======== TEXT BLOCK
TROUPE 5634 of Northwest School of the Arts in Charlotte, North Carolina, returns to the International Thespian Festival main stage with A Chorus Line. The troupe previously presented The Color Purple in 2013. A screening of Purple Dreams, a documentary about the journey of that production to ITF, opened the festival in 2018.

Hailey Thomas, Carson Palmer, and cast members of the Northwest School of the Arts production of A Chorus Line.

Brandon M. Turner and cast members of the Northwest School of the Arts production of A Chorus Line. Photo courtesy of Corey Mitchell.

STORY

A Chorus Line is the story of a group of dancers auditioning for the chance to appear in the ensemble of a new Broadway musical. As the grueling day proceeds and the field narrows to just 17 finalists — vying for half that many spots — the director asks those left onstage to share personal stories that illuminate why they started dancing, the ups and downs of their careers, and the dedication and sacrifices they make daily for the love of their craft.

BACKGROUND

Director and choreographer Michael Bennett said he conceived of A Chorus Line as a tribute to Broadway’s unsung heroes, the chorus dancers who “work like dogs, they get less money than anybody else, and they don’t get any real credit. I want to do a show where the dancers are the stars.”

Bennett led a series of conversations and later workshops to develop the show’s narrative. Initially, he recorded the stories of 19 Broadway dancers, eight of whom appeared in A Chorus Line’s original cast and whose verbatim words made their way into the script by James Kirkwood Jr. and Nicholas Dante. The show’s iconic songs — including “At the Ballet,” “Nothing,” “What I Did for Love,” and “One” — were composed by Marvin Hamlisch with lyrics by Edward Kleban.

A Chorus Line premiered at New York’s Public Theater in 1975 before making its Broadway debut later that year. The show won nine Tony Awards, including best musical, as well as the 1976 Pulitzer Prize for Drama. The original production ran 15 years, a record at the time, and remains the seventh longest-running musical in Broadway history. The 2008 documentary Every Little Step chronicles the casting of the show’s first Broadway revival in 2006 while spotlighting the musical’s unique history.

TROUPE 5634’S PRODUCTION

Director Corey Mitchell envisioned A Chorus Line as the perfect coda to his storied 25-year teaching career, one that, in 2015, earned him the inaugural Tony Award for Excellence in Theatre Education. “I had told people at the end of last year that this was going to be my final year, that I was going to retire,” Mitchell said. “I was thinking about a show that would work well as a final curtain call on what, I thought, has been a pretty decent career at this school, and when you look at A Chorus Line, it speaks to the passion and the sacrifices and the love for the arts.”

Mitchell’s students were ecstatic — and more than a little intimidated — at the prospect of working on the production. “I remember the moment Northwest announced our 2019-20 season,” said senior Hailey Thomas, Thespian Troupe 5634’s president and the show’s Sheila. “I was on vacation with two of my best friends, and we were waiting to get on the monorail at Disney World, when my phone started blowing up with my classmates’ reactions. I screamed out loud and probably startled all the people around me. … A Chorus Line is a show every theatre lover knows and adores. I have done the opening number choreography in multiple dance calls, and I was familiar with every song in the show. I knew off the bat … it was, without a doubt, going to be challenging.”
================
======== DATA SHOWN
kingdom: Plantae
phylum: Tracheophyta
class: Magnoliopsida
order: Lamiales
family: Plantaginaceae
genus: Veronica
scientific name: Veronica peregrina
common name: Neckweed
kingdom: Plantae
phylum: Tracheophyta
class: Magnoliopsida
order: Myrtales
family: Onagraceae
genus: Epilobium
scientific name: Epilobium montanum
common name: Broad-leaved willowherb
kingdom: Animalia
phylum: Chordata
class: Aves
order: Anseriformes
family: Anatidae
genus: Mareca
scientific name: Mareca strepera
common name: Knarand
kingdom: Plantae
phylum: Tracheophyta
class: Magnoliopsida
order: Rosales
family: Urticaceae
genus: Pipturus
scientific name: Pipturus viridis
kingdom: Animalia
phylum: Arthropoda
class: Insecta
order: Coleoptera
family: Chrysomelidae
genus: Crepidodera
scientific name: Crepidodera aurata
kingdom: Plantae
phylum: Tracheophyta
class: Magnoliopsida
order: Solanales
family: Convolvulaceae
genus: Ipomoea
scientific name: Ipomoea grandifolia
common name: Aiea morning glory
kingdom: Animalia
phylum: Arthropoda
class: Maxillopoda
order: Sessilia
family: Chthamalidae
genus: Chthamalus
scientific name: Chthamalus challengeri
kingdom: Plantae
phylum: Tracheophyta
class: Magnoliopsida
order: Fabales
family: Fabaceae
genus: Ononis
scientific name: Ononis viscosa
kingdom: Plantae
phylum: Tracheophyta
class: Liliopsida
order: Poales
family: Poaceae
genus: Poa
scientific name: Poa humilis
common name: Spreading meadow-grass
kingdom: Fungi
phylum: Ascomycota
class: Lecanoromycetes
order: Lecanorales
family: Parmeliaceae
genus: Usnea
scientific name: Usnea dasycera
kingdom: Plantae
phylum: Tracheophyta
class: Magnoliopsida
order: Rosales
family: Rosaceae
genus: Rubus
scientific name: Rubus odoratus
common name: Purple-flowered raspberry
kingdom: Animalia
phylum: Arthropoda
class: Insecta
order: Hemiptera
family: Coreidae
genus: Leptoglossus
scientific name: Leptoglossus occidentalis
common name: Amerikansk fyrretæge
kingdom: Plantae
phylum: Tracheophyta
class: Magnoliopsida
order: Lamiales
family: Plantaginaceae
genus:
================
Output the portion of the A Chorus Line text that begins at the words "Hailey Thomas, Carson" and stops after "of Corey Mitchell.". The records were drawn from a separate source.

EXERCISE ANSWER:
Hailey Thomas, Carson Palmer, and cast members of the Northwest School of the Arts production of A Chorus Line.

Brandon M. Turner and cast members of the Northwest School of the Arts production of A Chorus Line. Photo courtesy of Corey Mitchell.